Manchester’s Dirty Laces are one of our most exciting young bands who musically have travelled a long way in a short time. Like a few bands at the moment, Dirty Laces seem fascinated by the 60’s but their tunes are blended with a crystal clear understanding of what Britpop was all about. Unlike many, Dirty Laces are not afraid to really stretch out their boundaries.
The band sought a clear head and the inspiration of the wild Welsh mountains, and so took themselves off to Ffestiniog in Snowdonia for a limited time, and converted a hiker’s place into a temporary studio to see where the place took them. As a Welshman myself, I can vouch for only good things to come from such a venture. However, I can also guess what unenlightened locals might have thought about the mad townies project; lembo.
With the first product of that yomp in the mountains, new track You, Dirty Laces have turned things on its head with a track that seems to take the best out of the harder rock bands of the era but which does not get bogged down in the grandiose overblown aspect of those days. The outcome is something like a reminagined Black Sabbath or Free with both a heavy guitar and smoking dirty vocal, but also with a beautiful weaving melody. It’s perhaps a Verve/Led Zepplin supergroup both in their creative prime. There’s almost seven minutes of beauty, frailty and power in You and not a second of it feels spare or flabby.
The track itself is about the complexity and frailty of you. How all those fears, insecurities and doubts still combine to create a beautiful person. “’You’ could be about what holds you back or what’s broken, having a lack of care or direction… why we are made the way we are and possible reasons for failure,” tells the band’s bassist Tom Edwards, of the song’s meandering existentialist thought process. “It’s also about finding solace in people, even if we are all inevitably a bit broken or confused in our own way.”
On the vocals, lead singer Charlie Jordan produces a blinder of a performance. At its quiet introspective end, I get something of the spine tingle of Tim Buckley, and then there’s a powerful rock god aspect to the vocal too. The recording was returned to Liverpool’s Parr Street for a deep polish and the result is a power fest; a lush, full and deep sound.

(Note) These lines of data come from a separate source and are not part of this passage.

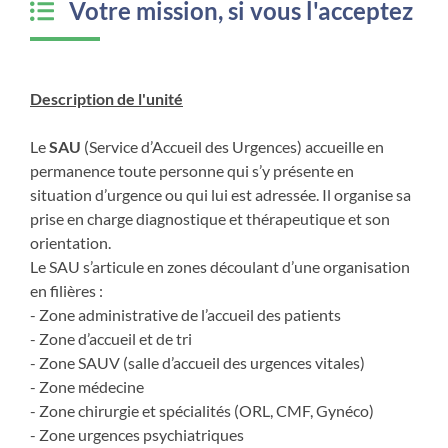
Votre mission, si vous l'acceptez
Description de l'unité
Le
SAU
(Service d’Accueil des Urgences) accueille en
permanence toute personne qui s’y présente en
situation d’urgence ou qui lui est adressée. Il organise sa
prise en charge diagnostique et thérapeutique et son
orientation.
Le SAU s’articule en zones découlant d’une organisation
en filières :
- Zone administrative de l’accueil des patients
- Zone d’accueil et de tri
- Zone SAUV (salle d’accueil des urgences vitales)
- Zone médecine
- Zone chirurgie et spécialités (ORL, CMF, Gynéco)
- Zone urgences psychiatriques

I’ve been fortunate enough to have caught Dirty Laces live three or four times and I can vouch they just deliver and get better every time. They are launching a 17 date tour between March and July. I’ll see them in Halifax Lantern on 7 March (tonight) and in Huddersfield Parish on 7 April, but in Yorkshire they also play Leeds Brudenell 8 April, York Fulford Arms 1 May and Hull Polar Bear 5 May. There are no possible excuses people.